This work addresses the degradation in rendering quality of 3D Gaussian splatting under sparse input views or view extrapolation, a challenge exacerbated by existing diffusion-based methods that struggle to balance generalization and reconstruction fidelity. The authors propose a fine-tuning-free 2D–3D interleaved optimization framework that leverages pre-trained image diffusion models to guide the reconstruction of 3D Gaussians. A pixel-wise confidence mask is introduced to precisely identify and refine uncertain regions. This approach significantly enhances visual fidelity and multi-view consistency in extrapolated views, achieving performance on par with or superior to fine-tuning-based methods across multiple datasets while preserving strong generalization capabilities.
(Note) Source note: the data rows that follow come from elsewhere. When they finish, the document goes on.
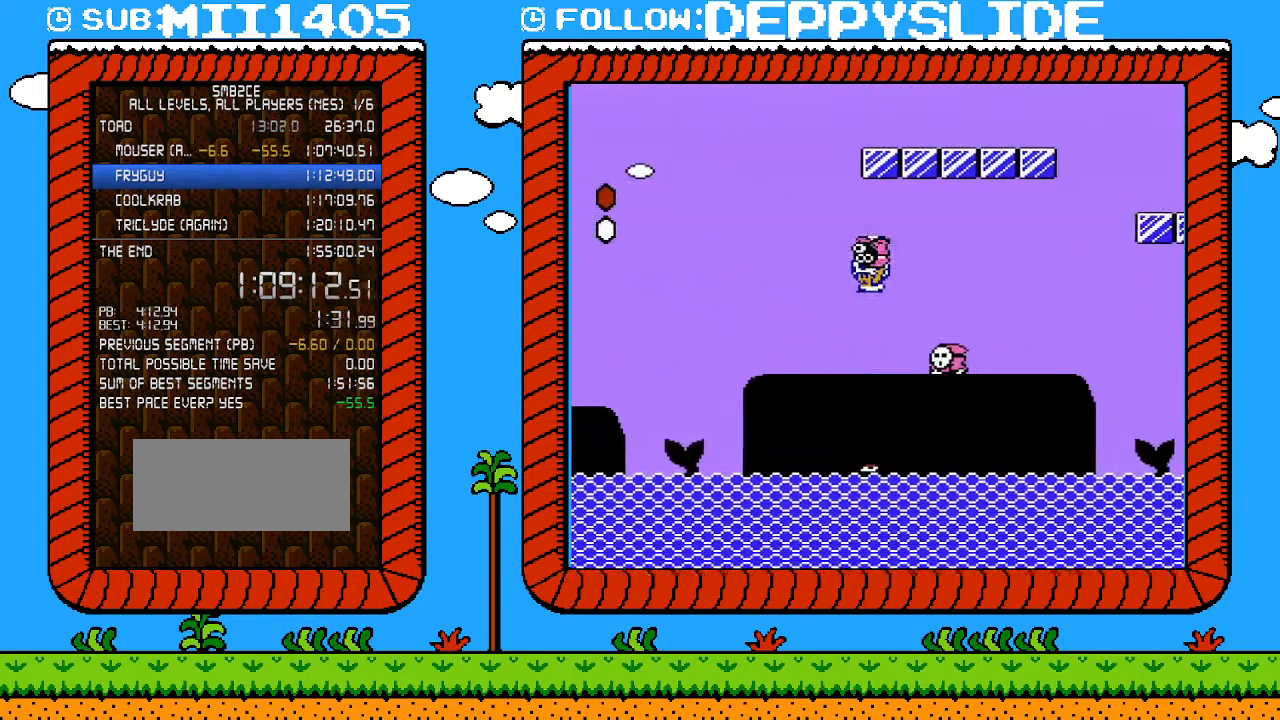
{"buttons": ["B", "DPAD_RIGHT"], "events": [[33, "DPAD_LEFT", "down"], [333, "A", "up"], [367, "DPAD_LEFT", "up"], [500, "DPAD_RIGHT", "down"]]}
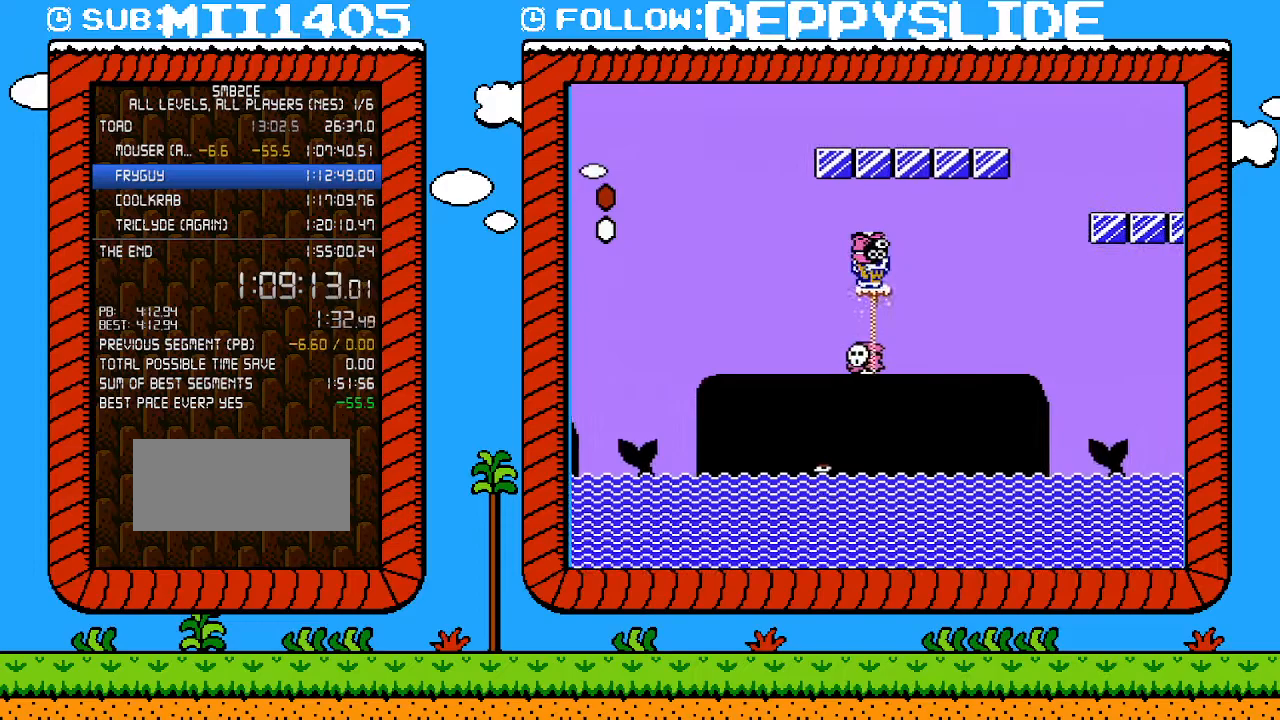
{"buttons": ["A", "B"], "events": [[50, "DPAD_RIGHT", "up"], [400, "A", "down"]]}
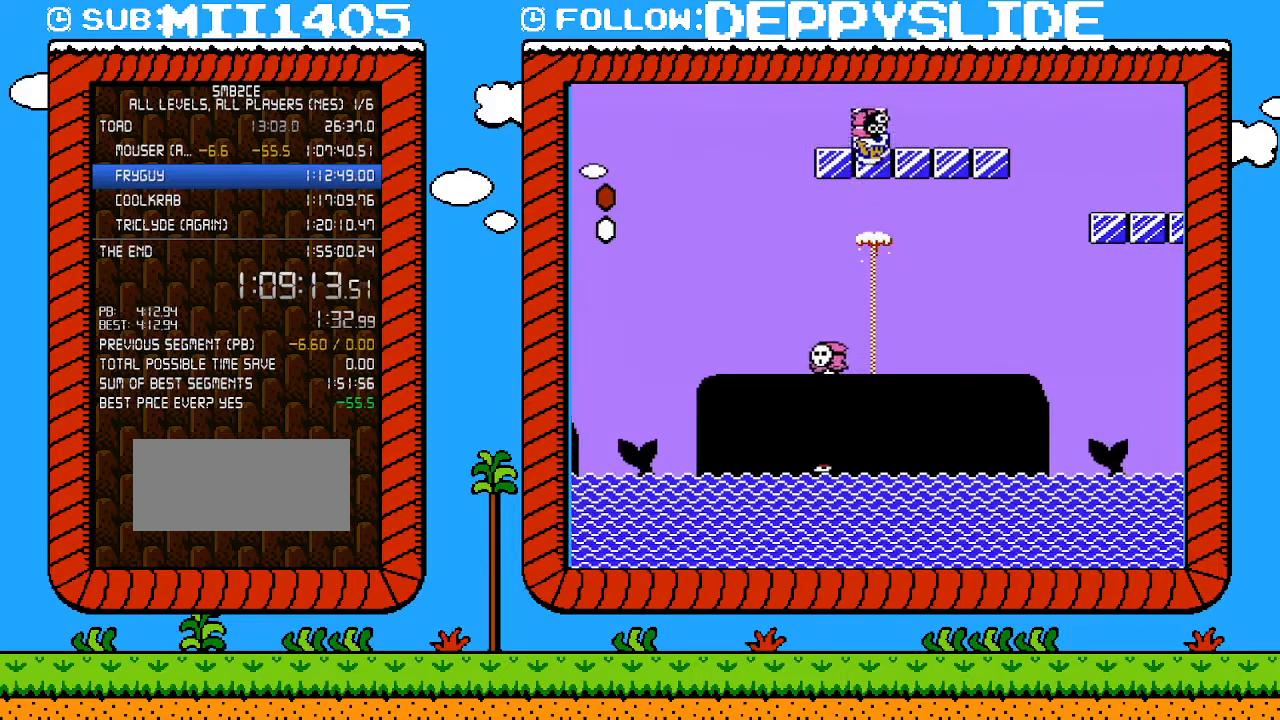
{"buttons": ["A", "B", "DPAD_RIGHT"], "events": [[83, "DPAD_RIGHT", "down"], [217, "A", "up"], [367, "A", "down"]]}
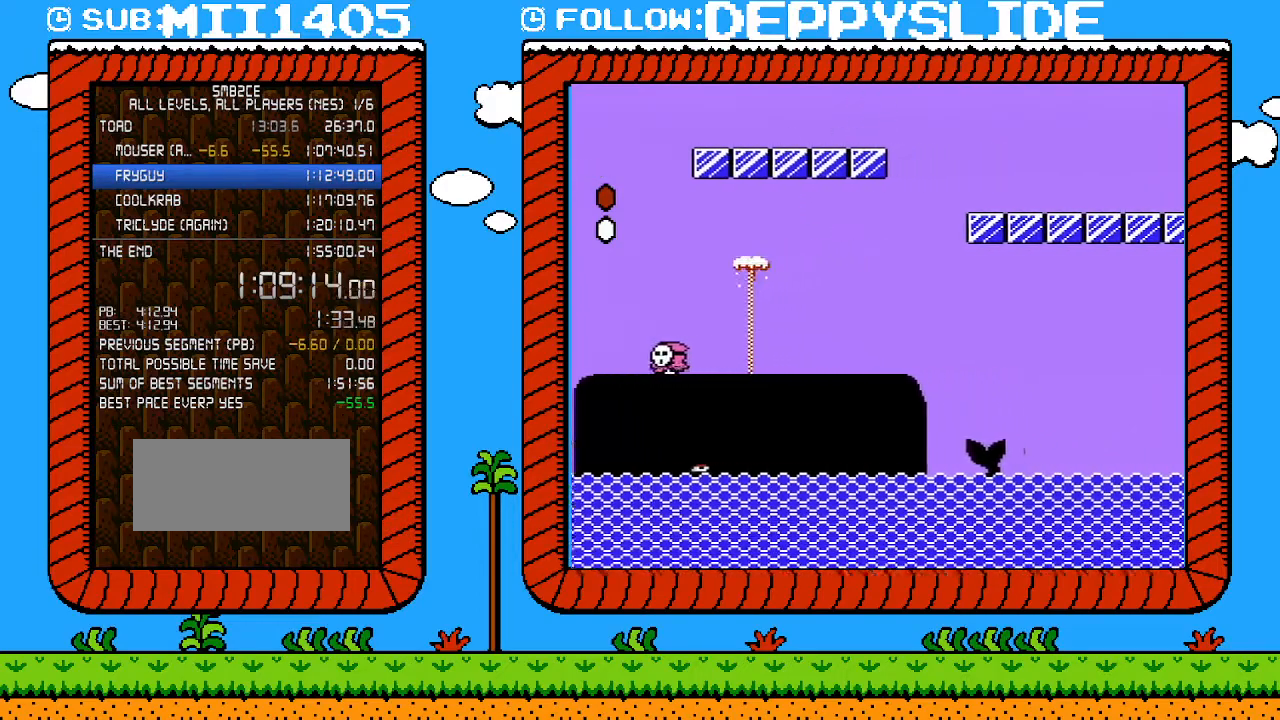
{"buttons": ["B", "DPAD_RIGHT"], "events": [[17, "A", "up"]]}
Neural Radiance Fields and 3D Gaussian Splatting have advanced novel view synthesis, yet still rely on dense inputs and often degrade at extrapolated views. Recent approaches leverage generative models, such as diffusion models, to provide additional supervision, but face a trade-off between generalization and fidelity: fine-tuning diffusion models for artifact removal improves fidelity but risks overfitting, while fine-tuning-free methods preserve generalization but often yield lower fidelity. We introduce FreeFix, a fine-tuning-free approach that pushes the boundary of this trade-off by enhancing extrapolated rendering with pretrained image diffusion models. We present an interleaved 2D-3D refinement strategy, showing that image diffusion models can be leveraged for consistent refinement without relying on costly video diffusion models. Furthermore, we take a closer look at the guidance signal for 2D refinement and propose a per-pixel confidence mask to identify uncertain regions for targeted improvement. Experiments across multiple datasets show that FreeFix improves multi-frame consistency and achieves performance comparable to or surpassing fine-tuning-based methods, while retaining strong generalization ability.